START PAGE EXCERPT

International Anti-Corruption Compliance

Posted by Shannon Walker

on December 18, 2013

stock illustration people figures in front of global mapAs U.S. companies seek new markets abroad, they may also encounter new areas of U.S. government regulation and enforcement. In a slow recovery, the benefits of foreign revenues are clear, but international expansion also carries some significant risks. Any company reaching for opportunities abroad should plan carefully to ensure that the risks are properly identified and managed. The first area that should be considered for companies looking to increase overseas sales is;

Anti-Corruption Compliance

Most companies are familiar with the U.S. Foreign Corrupt Practices Act (FCPA). The FCPA prohibits bribery of non-U.S. government officials by U.S. companies and persons, issuers on U.S. stock exchanges, or people physically present in the United States, in order to obtain or retain business. Many elements of the offence have been interpreted broadly by the courts, so, for example, a bribe to obtain an unfair advantage by circumventing government licensing or customs procedures are violations of the statute. Similarly, bribes paid to employees of state-owned entities are violations.

END PAGE EXCERPT

TASK TO COMPLETE >>
Rework the stretch of the anti-corruption compliance post that opens with the words "Most companies are" and stops after "entities are violations.", putting "offense" in place of "offence".

START DATA ROWS

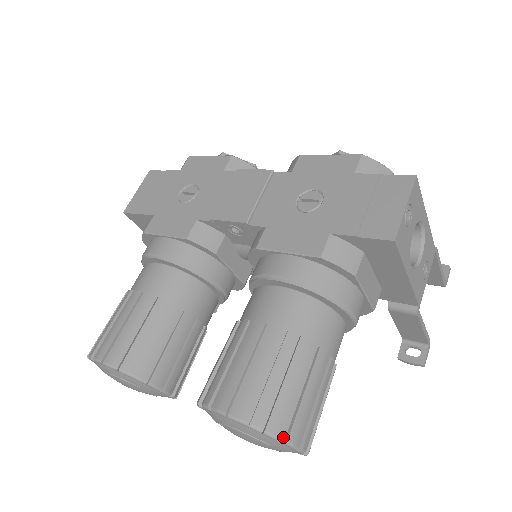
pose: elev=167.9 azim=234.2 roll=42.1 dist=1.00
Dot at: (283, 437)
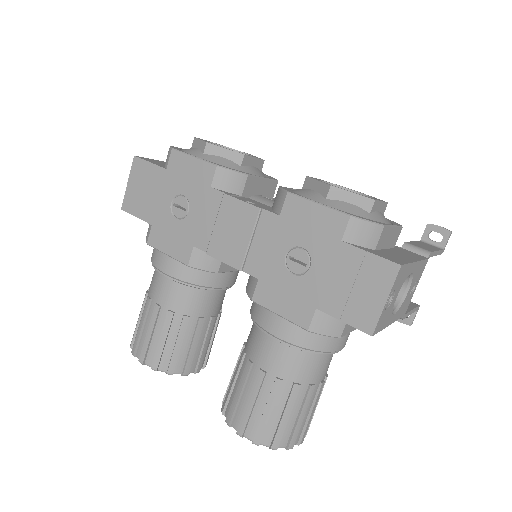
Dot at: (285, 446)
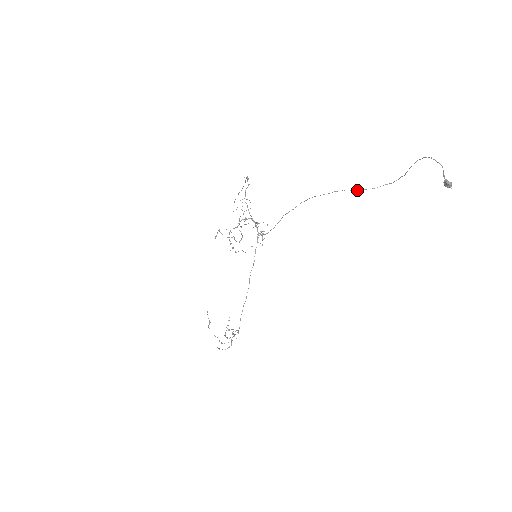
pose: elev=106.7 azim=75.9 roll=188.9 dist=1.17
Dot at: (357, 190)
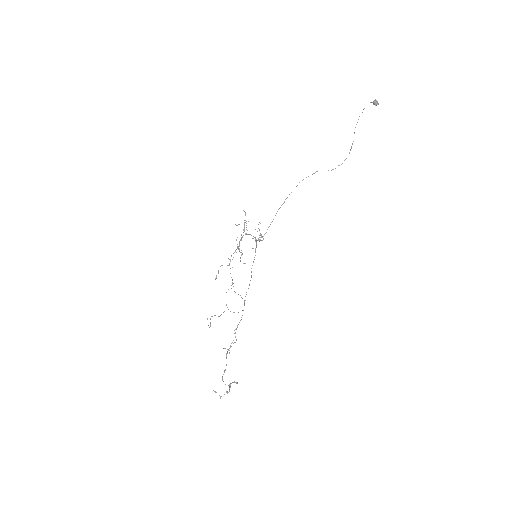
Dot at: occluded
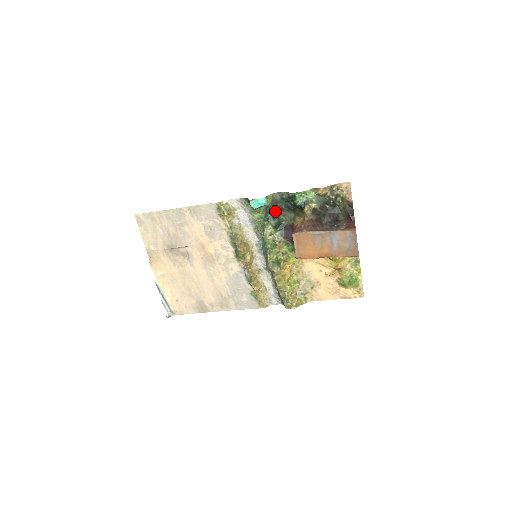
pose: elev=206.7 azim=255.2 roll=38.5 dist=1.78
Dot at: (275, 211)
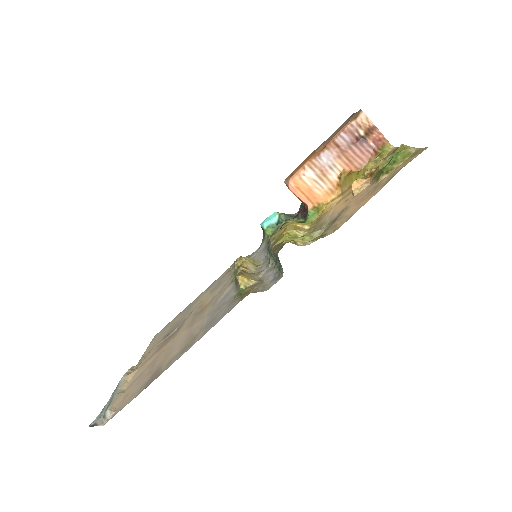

END DATA ROWS

ANSWER FOR THIS EXERCISE >>
Most companies are familiar with the U.S. Foreign Corrupt Practices Act (FCPA). The FCPA prohibits bribery of non-U.S. government officials by U.S. companies and persons, issuers on U.S. stock exchanges, or people physically present in the United States, in order to obtain or retain business. Many elements of the offense have been interpreted broadly by the courts, so, for example, a bribe to obtain an unfair advantage by circumventing government licensing or customs procedures are violations of the statute. Similarly, bribes paid to employees of state-owned entities are violations.